◆ Text provided:
-- Opening Marker --

Isn’t it dangerous to reuse marinade that has had raw chicken sitting in it for hours? I have been told it is.
Carole, since the chicken bakes in the oven afterwards, I didn’t have an issue with it, but certainly just do what you are comfortable with!
Would you have the nutritional breakdown for this recipe? Watching carbs & salt for a diabetic
Hi Lisa, I began adding nutrition estimates in 2016, but unfortunately it’s fairly time consuming so I’m not able to go back to previous recipes to add it. If you’d like, you can calculate it yourself for free at MyFitnessPal.com (what I use) or another online calculator. I’m sorry I’m not able to provide it for this recipe, but I hope MyFitnessPal will be a helpful resource for you!
Can I use Wheaties instead of Corn Flakes?
Hi Cheryl! Personally, I think that would throw off the flavor, since Wheaties are sweeter than cornflakes and wheatier in taste and texture. But if that doesn’t bother you, you can experiment.
Can I follow this recipe for a whole cut up chicken?
Hi Christina! I’ve only tested this recipe with boneless, skinless chicken breasts, so it would be a complete experiment (and the cook times will vary). If you decide to play around with it, I’d love to hear how it goes!
I just ran across this and plan on making for dinner tonight!
I hope you love it Kerri!
Will be making this in the coming week – looks fantastic! My grocery store also has b/s chicken breasts the size of my head – really annoying. Most of the time, I just cut them into equal sized pieces (halves or thirds) and package them in meal portions. It takes less time to thaw out when frozen and easier to see what I’ve got. It appears that the cornflake crumbs are kept in a decent size and not totally crushed – probably makes the coating much crispier. Looking forward to making this. Have a nice and safe weekend.
I hope you enjoy the recipe if you try it, Chris!
We love you Erin! This is delicious. Your cookbook is fabulous. We are also giving your Well Plated
cookbook to a few family members for Christmas. The time and effort you put into creating your recipes, rewards us with a healthy and tasty meal that makes us want to try the next one! And the tips for storing leftovers are a helpful added feature. Have a great Christmas Erin ! Pam and Scott
This comment MADE my day, Scott! Thank you for sharing this kind review and for your support of my book!
Thank you Erin! I had tried oven baked fried chicken before and it came out horrible, but this recipe came out so good and crispy even my picky family members liked it. Thank you again for the great recipe.
I’m so happy that you enjoyed it, Nicole! Thank you for sharing this kind review!
Was trying to stay away from fried foods so I decided to try this recipe. Looks delicious here but was highly disappointed afterwards. Followed the recipe to a T. Took it out of the oven and not only wasn’t it cooked all the way through but it looked nothing like the pic. Ended up putting it in the air fryer to finish it up and that’s how it ended up turning out good. I think the pic on here is fake. Won’t try this again with these steps.

-- Closing Marker --

◆ Apply what you read:
**a.** Translate this sentence from the recipe comments into Spanish: "Can I use Wheaties instead of Corn Flakes?"
**b.** According to the recipe comments, why might using Wheaties instead of Corn Flakes be a poor swap?
**c.** Print the recipe comments from "I hope you enjoy" to "this kind review!".

◆ Supplied material:
-- Opening Marker --

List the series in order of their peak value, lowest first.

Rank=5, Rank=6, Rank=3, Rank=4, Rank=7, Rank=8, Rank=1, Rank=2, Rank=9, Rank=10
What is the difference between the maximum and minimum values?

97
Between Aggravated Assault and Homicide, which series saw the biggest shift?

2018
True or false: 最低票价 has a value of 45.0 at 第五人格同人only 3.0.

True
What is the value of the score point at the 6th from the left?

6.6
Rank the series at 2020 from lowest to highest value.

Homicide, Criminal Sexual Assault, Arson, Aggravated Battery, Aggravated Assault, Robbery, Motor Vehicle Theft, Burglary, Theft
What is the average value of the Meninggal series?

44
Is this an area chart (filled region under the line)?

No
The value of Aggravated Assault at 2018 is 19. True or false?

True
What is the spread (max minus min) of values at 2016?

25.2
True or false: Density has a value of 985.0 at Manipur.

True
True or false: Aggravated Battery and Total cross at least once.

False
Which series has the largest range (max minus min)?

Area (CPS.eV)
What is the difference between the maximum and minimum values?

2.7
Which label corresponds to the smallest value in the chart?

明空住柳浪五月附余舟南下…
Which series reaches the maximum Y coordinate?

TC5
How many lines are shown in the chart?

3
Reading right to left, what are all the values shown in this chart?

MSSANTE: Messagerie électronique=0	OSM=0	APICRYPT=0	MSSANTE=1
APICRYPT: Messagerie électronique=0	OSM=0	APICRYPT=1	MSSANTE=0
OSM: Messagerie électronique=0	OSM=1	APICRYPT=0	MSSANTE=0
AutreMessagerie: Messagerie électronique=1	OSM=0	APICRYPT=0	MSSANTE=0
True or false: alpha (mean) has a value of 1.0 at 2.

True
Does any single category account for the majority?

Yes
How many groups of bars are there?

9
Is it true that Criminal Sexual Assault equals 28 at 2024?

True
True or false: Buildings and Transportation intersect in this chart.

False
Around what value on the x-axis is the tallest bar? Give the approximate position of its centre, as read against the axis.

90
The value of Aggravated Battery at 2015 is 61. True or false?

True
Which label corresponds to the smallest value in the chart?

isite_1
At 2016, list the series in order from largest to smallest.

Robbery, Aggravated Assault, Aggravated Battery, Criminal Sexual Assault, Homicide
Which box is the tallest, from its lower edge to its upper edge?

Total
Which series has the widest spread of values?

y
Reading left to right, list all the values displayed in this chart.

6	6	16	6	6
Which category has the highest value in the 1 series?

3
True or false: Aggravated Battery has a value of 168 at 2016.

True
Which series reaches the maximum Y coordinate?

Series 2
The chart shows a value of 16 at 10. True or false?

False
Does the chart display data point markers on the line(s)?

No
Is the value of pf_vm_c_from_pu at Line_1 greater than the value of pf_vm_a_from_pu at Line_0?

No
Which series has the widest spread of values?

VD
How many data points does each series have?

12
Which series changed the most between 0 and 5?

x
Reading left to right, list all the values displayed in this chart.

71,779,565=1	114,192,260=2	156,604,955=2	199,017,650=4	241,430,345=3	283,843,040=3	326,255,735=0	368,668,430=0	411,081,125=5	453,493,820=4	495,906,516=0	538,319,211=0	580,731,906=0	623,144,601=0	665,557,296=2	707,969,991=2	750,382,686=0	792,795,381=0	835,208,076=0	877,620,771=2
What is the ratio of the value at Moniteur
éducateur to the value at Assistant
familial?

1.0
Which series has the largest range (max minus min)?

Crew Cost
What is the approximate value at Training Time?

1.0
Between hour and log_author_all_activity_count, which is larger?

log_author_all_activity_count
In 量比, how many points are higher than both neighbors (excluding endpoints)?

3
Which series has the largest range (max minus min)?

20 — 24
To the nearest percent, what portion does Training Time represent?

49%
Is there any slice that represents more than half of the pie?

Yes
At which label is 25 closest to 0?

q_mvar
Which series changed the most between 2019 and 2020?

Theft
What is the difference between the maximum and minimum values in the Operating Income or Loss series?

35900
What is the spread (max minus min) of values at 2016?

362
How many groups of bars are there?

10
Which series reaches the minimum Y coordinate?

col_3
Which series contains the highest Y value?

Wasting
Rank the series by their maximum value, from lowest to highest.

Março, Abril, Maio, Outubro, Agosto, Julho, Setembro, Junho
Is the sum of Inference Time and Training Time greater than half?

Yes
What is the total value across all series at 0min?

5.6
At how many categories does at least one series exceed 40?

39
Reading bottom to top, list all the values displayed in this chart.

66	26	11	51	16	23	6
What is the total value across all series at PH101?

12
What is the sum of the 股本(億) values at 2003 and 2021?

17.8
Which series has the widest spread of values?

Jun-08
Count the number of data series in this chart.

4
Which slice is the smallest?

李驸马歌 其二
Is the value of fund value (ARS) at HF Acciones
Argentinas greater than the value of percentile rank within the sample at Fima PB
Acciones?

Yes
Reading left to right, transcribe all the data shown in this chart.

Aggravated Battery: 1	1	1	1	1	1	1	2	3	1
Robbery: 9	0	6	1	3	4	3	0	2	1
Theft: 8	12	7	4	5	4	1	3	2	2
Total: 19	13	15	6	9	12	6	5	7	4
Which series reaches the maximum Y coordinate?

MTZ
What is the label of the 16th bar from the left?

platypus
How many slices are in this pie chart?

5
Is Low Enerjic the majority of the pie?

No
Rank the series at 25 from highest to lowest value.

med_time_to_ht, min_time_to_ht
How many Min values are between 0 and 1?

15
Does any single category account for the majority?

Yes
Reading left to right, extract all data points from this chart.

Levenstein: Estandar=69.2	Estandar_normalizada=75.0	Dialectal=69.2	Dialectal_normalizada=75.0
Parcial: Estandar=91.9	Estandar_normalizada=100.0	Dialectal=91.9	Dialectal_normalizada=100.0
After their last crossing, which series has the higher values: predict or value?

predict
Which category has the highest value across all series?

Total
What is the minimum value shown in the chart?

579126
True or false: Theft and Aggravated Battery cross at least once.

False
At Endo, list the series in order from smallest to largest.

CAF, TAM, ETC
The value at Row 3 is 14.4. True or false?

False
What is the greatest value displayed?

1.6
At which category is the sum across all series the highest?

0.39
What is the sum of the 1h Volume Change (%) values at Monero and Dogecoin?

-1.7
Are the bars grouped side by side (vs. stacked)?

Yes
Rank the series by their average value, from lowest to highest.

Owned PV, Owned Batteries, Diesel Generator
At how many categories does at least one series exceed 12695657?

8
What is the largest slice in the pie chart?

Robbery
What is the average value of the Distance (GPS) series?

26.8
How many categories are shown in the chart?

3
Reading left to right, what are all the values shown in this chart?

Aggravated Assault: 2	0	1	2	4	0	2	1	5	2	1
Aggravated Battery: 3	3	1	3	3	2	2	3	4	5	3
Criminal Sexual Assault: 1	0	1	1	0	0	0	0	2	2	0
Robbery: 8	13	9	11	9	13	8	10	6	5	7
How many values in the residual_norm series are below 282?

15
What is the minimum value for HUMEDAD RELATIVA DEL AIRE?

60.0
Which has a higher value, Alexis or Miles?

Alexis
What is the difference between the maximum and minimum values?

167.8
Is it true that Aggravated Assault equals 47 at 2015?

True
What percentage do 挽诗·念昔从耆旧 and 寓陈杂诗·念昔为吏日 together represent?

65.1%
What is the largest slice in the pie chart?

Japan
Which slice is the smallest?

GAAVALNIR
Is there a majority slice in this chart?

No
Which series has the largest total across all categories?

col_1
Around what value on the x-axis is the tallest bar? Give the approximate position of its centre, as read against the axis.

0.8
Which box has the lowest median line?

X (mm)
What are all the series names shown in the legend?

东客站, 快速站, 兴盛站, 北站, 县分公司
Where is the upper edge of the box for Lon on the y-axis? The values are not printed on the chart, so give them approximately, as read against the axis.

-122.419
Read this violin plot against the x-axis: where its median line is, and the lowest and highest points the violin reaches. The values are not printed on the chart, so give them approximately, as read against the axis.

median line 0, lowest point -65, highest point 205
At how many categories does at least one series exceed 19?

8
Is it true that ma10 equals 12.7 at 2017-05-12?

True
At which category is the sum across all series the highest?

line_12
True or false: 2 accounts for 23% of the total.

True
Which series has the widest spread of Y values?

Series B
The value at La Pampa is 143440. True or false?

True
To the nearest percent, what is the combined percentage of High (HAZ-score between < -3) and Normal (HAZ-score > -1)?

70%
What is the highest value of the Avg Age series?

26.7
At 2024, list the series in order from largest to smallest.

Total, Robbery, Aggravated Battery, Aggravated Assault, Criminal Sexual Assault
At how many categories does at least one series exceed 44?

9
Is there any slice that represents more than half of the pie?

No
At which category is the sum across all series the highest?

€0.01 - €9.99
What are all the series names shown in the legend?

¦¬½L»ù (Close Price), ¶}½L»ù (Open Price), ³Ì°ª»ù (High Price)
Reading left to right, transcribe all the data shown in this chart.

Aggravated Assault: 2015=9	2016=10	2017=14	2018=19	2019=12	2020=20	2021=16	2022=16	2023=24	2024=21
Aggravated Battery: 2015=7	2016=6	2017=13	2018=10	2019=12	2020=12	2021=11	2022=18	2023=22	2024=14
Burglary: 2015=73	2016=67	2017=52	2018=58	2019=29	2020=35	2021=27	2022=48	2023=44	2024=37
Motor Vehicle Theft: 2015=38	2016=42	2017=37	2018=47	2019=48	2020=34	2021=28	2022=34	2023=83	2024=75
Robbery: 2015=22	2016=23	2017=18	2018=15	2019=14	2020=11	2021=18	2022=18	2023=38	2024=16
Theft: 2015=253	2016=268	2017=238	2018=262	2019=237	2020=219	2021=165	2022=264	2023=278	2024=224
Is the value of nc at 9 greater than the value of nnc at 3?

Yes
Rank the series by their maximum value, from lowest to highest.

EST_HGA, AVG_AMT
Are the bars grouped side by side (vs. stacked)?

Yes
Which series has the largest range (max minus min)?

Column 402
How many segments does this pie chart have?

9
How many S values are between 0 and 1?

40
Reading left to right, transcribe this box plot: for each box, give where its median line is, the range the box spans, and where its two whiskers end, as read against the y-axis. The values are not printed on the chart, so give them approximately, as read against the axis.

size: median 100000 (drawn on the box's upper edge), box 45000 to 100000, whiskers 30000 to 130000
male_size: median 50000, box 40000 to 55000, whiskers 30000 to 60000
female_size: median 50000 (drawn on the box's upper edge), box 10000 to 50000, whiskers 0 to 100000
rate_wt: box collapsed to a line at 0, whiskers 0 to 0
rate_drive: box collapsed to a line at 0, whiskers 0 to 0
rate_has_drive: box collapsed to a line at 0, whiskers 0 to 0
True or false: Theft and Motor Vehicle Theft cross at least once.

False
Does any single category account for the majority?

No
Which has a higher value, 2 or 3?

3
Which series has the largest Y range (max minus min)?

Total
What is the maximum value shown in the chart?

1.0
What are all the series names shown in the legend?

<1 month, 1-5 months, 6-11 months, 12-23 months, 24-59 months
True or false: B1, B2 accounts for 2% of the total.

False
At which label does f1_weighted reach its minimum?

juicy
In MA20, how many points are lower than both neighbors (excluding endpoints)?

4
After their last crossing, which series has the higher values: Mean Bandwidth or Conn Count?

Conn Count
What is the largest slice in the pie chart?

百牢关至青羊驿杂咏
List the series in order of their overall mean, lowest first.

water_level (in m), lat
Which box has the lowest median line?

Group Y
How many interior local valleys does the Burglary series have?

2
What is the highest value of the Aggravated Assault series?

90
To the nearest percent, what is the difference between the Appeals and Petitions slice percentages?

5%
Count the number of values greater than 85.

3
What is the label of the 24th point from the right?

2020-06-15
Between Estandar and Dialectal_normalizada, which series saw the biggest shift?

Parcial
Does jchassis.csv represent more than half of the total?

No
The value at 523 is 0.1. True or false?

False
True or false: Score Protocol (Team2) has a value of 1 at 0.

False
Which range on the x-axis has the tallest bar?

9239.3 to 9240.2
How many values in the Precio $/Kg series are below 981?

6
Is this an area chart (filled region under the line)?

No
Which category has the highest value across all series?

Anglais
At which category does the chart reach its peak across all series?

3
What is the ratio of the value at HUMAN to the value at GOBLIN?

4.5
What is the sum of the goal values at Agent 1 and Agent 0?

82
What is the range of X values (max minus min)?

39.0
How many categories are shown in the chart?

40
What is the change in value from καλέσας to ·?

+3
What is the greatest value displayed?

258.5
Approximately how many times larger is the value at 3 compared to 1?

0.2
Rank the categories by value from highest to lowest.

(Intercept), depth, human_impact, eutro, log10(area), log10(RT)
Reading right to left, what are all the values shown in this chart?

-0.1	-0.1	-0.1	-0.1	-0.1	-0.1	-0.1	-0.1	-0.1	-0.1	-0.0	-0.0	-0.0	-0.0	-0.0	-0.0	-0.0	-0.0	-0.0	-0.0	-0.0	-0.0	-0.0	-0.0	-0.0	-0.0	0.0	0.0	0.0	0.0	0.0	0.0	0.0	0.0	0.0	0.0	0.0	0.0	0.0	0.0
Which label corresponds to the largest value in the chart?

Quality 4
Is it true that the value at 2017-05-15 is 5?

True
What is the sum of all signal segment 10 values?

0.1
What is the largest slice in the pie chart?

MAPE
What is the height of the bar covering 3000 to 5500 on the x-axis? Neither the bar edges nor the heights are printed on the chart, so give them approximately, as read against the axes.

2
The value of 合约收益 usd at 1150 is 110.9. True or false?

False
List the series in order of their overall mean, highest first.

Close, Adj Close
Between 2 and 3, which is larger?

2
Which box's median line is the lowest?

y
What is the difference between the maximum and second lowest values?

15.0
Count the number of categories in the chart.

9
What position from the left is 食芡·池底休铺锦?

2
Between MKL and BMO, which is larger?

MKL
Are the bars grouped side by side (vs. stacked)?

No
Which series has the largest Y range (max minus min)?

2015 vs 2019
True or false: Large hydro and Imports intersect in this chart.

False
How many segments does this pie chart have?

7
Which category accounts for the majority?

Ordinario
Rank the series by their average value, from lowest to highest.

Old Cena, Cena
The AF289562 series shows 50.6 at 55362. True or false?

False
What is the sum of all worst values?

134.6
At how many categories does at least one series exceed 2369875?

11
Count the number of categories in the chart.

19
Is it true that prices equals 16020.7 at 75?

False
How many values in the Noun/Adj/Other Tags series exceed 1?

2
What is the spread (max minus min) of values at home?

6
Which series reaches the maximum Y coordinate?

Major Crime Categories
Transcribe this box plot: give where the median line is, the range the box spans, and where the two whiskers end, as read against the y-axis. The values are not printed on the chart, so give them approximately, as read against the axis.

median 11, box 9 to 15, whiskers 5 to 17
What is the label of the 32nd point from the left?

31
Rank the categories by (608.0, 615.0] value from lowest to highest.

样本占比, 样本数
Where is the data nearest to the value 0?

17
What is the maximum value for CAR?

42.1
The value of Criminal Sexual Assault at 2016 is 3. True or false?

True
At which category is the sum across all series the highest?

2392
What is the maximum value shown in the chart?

-- Closing Marker --

◆ Numbered responses:
**a.** ¿Puedo usar Wheaties en lugar de Corn Flakes?

**b.** Wheaties are sweeter than cornflakes and wheatier in taste and texture, so they would likely throw off the flavor. Someone who doesn't mind that can still experiment.

**c.**
I hope you enjoy the recipe if you try it, Chris!
We love you Erin! This is delicious. Your cookbook is fabulous. We are also giving your Well Plated
cookbook to a few family members for Christmas. The time and effort you put into creating your recipes, rewards us with a healthy and tasty meal that makes us want to try the next one! And the tips for storing leftovers are a helpful added feature. Have a great Christmas Erin ! Pam and Scott
This comment MADE my day, Scott! Thank you for sharing this kind review and for your support of my book!
Thank you Erin! I had tried oven baked fried chicken before and it came out horrible, but this recipe came out so good and crispy even my picky family members liked it. Thank you again for the great recipe.
I’m so happy that you enjoyed it, Nicole! Thank you for sharing this kind review!